WORK TO COMPLETE:
The required lines are those that contain "elderly"; pull them out of the data and copy them.

◆ ◆ ◆ ◆

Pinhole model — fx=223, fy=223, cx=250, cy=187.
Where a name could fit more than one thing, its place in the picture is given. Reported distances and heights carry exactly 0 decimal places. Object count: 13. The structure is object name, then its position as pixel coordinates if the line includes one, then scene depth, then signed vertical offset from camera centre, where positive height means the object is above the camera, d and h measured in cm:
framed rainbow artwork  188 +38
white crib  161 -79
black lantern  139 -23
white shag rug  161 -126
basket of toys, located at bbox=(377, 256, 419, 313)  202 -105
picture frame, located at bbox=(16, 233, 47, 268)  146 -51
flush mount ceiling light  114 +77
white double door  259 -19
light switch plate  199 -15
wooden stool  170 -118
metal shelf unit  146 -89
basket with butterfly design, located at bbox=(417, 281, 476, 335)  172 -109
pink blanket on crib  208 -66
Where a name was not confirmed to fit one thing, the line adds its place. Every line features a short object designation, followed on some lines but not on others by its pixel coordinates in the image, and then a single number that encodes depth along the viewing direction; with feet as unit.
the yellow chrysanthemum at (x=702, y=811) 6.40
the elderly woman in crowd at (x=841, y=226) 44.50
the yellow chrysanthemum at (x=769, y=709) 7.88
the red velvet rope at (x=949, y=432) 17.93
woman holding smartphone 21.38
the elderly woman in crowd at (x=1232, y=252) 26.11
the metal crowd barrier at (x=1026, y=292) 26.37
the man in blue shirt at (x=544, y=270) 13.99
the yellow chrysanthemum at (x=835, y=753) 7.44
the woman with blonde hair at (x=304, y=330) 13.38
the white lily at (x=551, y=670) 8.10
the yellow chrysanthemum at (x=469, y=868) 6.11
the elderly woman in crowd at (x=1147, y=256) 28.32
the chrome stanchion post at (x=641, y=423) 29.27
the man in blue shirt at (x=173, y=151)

◆ ◆ ◆ ◆

ANSWER SPACE:
the elderly woman in crowd at (x=841, y=226) 44.50
the elderly woman in crowd at (x=1232, y=252) 26.11
the elderly woman in crowd at (x=1147, y=256) 28.32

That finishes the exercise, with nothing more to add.